== DATASET RECORDS

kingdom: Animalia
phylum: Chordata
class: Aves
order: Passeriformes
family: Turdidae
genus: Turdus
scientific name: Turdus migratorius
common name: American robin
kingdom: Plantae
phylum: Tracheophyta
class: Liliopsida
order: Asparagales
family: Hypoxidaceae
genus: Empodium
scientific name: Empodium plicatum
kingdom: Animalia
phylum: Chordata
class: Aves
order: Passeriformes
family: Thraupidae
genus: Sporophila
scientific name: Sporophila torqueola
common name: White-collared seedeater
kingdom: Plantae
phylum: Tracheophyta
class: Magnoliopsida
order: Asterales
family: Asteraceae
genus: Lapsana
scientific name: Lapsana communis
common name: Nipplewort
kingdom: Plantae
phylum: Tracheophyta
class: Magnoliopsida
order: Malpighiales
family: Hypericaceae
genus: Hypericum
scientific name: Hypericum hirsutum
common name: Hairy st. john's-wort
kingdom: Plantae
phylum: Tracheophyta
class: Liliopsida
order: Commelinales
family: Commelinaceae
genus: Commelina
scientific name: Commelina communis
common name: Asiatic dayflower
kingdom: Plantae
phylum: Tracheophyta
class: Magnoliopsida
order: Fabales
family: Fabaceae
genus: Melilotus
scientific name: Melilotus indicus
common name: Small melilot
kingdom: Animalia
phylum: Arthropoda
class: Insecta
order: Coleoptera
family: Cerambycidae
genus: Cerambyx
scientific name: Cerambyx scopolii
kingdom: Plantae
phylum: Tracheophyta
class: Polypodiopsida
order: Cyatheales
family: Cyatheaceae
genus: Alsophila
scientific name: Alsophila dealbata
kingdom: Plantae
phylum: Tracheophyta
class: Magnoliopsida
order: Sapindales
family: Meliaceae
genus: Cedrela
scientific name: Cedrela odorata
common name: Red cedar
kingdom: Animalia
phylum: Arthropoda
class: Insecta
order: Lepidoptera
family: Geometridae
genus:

====

• [WRITTEN PROBLEM]:
Render each line of the entries above as a numbered list, leaving out any blank lines.

• [RESULT BELOW]:
1. kingdom: Animalia
2. phylum: Chordata
3. class: Aves
4. order: Passeriformes
5. family: Turdidae
6. genus: Turdus
7. scientific name: Turdus migratorius
8. common name: American robin
9. kingdom: Plantae
10. phylum: Tracheophyta
11. class: Liliopsida
12. order: Asparagales
13. family: Hypoxidaceae
14. genus: Empodium
15. scientific name: Empodium plicatum
16. kingdom: Animalia
17. phylum: Chordata
18. class: Aves
19. order: Passeriformes
20. family: Thraupidae
21. genus: Sporophila
22. scientific name: Sporophila torqueola
23. common name: White-collared seedeater
24. kingdom: Plantae
25. phylum: Tracheophyta
26. class: Magnoliopsida
27. order: Asterales
28. family: Asteraceae
29. genus: Lapsana
30. scientific name: Lapsana communis
31. common name: Nipplewort
32. kingdom: Plantae
33. phylum: Tracheophyta
34. class: Magnoliopsida
35. order: Malpighiales
36. family: Hypericaceae
37. genus: Hypericum
38. scientific name: Hypericum hirsutum
39. common name: Hairy st. john's-wort
40. kingdom: Plantae
41. phylum: Tracheophyta
42. class: Liliopsida
43. order: Commelinales
44. family: Commelinaceae
45. genus: Commelina
46. scientific name: Commelina communis
47. common name: Asiatic dayflower
48. kingdom: Plantae
49. phylum: Tracheophyta
50. class: Magnoliopsida
51. order: Fabales
52. family: Fabaceae
53. genus: Melilotus
54. scientific name: Melilotus indicus
55. common name: Small melilot
56. kingdom: Animalia
57. phylum: Arthropoda
58. class: Insecta
59. order: Coleoptera
60. family: Cerambycidae
61. genus: Cerambyx
62. scientific name: Cerambyx scopolii
63. kingdom: Plantae
64. phylum: Tracheophyta
65. class: Polypodiopsida
66. order: Cyatheales
67. family: Cyatheaceae
68. genus: Alsophila
69. scientific name: Alsophila dealbata
70. kingdom: Plantae
71. phylum: Tracheophyta
72. class: Magnoliopsida
73. order: Sapindales
74. family: Meliaceae
75. genus: Cedrela
76. scientific name: Cedrela odorata
77. common name: Red cedar
78. kingdom: Animalia
79. phylum: Arthropoda
80. class: Insecta
81. order: Lepidoptera
82. family: Geometridae
83. genus:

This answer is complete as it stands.